Reste que si après le 8 août, ce mouvement est né et a pris une telle ampleur, c’est que jamais il n’avait aussi bien « mordu » sur l’ensemble de la société civile, avec ses caractères spécifiques. Ce qui implique que comme quelques féministes bélarusses l’ont bien souligné, les rôles ont été une fois de plus distribués par les hommes : si les trois Grâces occupent aujourd’hui un rôle de premier plan, c’est parce que leurs maris ou compagnons, emprisonnés, leur ont demandé de les remplacer à la tête des forces de renouvellement.

Et cela a admirablement fonctionné, surtout parce que ces femmes sont apparues avant tout comme des membres assez ordinaires de la société – du moins, de ce qu’on peut qualifier de classes moyennes de la capitale, Minsk. Au point que Sviatlana Tsikhanovskaia, la candidate aujourd’hui à l’abri avec ses enfants à Vilnius, a déclaré d’une voix douce au moment des élections qu’elle préférerait se trouver avec sa famille, en train de faire cuire des côtelettes…De quoi Loukachenka a fait des gorges chaudes. A tort.

Jusqu’au printemps 2020 dominait une passivité certaine, ce que certaines féministes qualifient de complicité objective avec le régime Loukachenka. Mais au moins 80% des personnels soignants sont féminins – et cela a joué un rôle essentiel dans le soulèvement, qui a été largement une révolte contre le mépris affiché, l’absence totale d’empathie que manifestait le dictateur envers sa population atteinte de la COVID-19. Qu’il manifesté de nombreuses fois au fil de ses 26 années de pouvoir, mais jamais à ce point, vécu comme particulièrement scandaleux.

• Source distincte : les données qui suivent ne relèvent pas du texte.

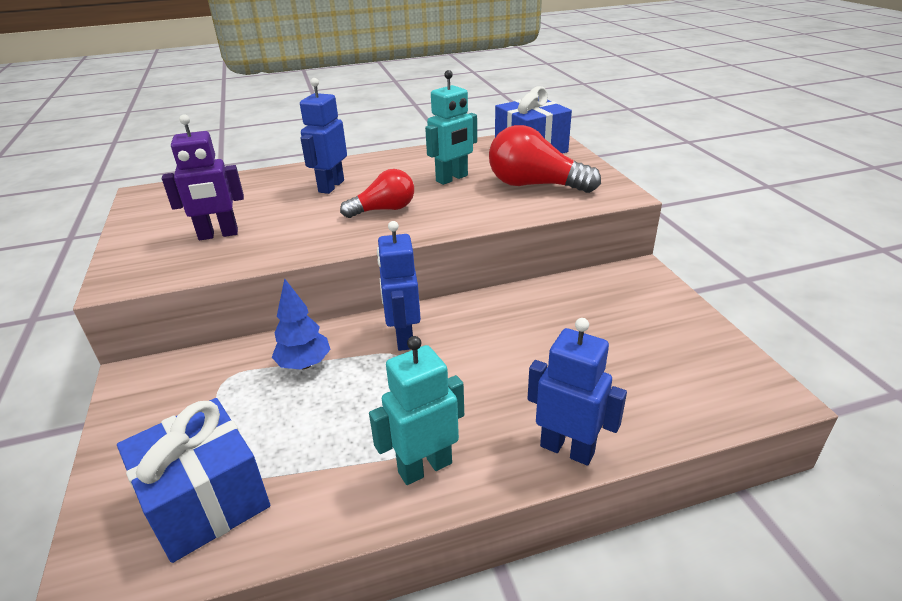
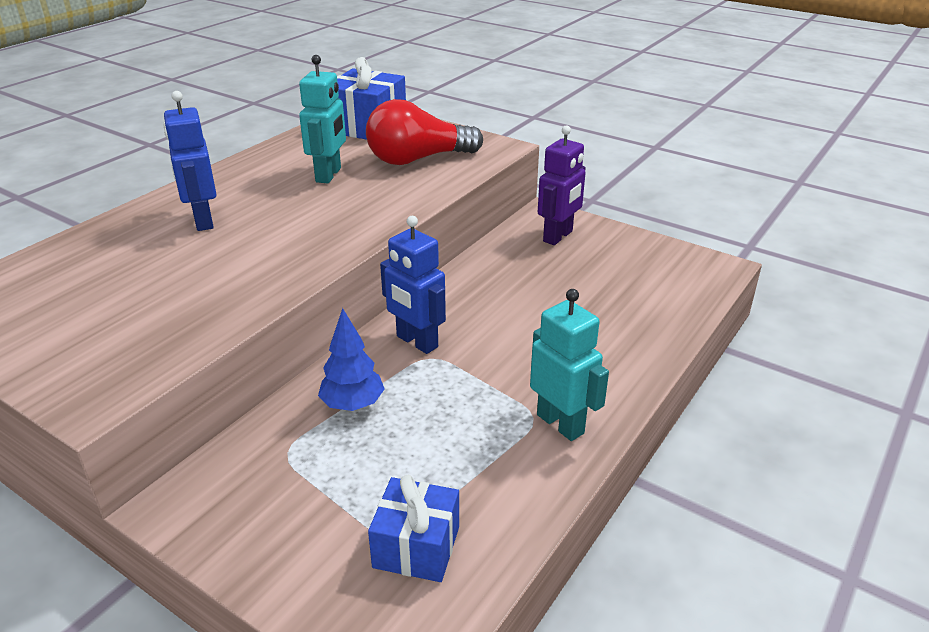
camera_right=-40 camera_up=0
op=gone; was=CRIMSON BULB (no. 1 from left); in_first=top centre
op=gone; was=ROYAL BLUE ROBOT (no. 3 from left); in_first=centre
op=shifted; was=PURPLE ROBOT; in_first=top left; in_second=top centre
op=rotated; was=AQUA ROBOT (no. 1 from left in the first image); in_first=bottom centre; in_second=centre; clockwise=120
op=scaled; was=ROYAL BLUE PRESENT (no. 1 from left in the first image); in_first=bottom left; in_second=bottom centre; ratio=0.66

Et voilà que cette fois, la société civile toute entière se réveille ? Et avec elle, une énergie de renouveau social jamais vue auparavant. Quelques intellectuelles du pays, et pas seulement à Minsk, s’exaltent de ce bouillonnement : jamais depuis 1945 on n’avait vu de tels élans créatifs dont l’intention est de mettre en forme partout où c’est possible de nouvelles formes d’auto-organisation : dans les entreprises (où cela présentera d’immenses difficultés !), dans l’organisation des études et l’entraide entre étudiant(e)s, dans la création et la diffusion  artistiques…

On ne se rend pas bien compte, en France (mais cela viendra peut-être encore…) à quel point ce qui se passe autour de Minsk est passionnant et le deviendra plus encore au fil du temps. Si du moins nous faisons notre possible pour que ce soulèvement ne soit pas écrasé par l’OMON et les spadassins de Loukachenka. Et ensuite, par les rouleaux compresseurs du libéralisme, dont il faut prévoir de fumants dégâts aussi.